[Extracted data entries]
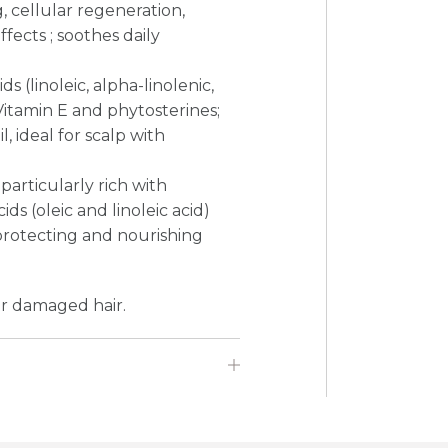
g, cellular regeneration,
fects ; soothes daily
(linoleic, alpha-linolenic,
Vitamin E and phytosterines;
, ideal for scalp with
 particularly rich with
 (oleic and linoleic acid)
 protecting and nourishing
or damaged hair.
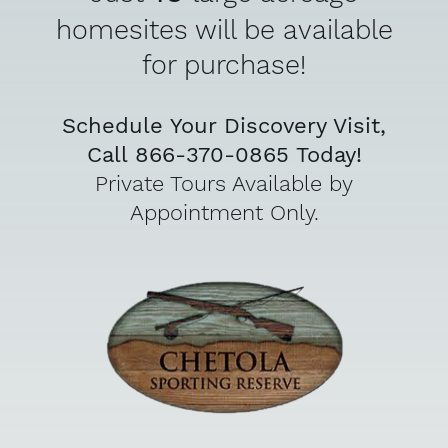
homesites will be available
for purchase!
Schedule Your Discovery Visit,
Call 866-370-0865 Today!
Private Tours Available by
Appointment Only.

- [Assignment]:
Using the records, report how many lines contain the word "with", adding no other text.

- [Exercise result]:
2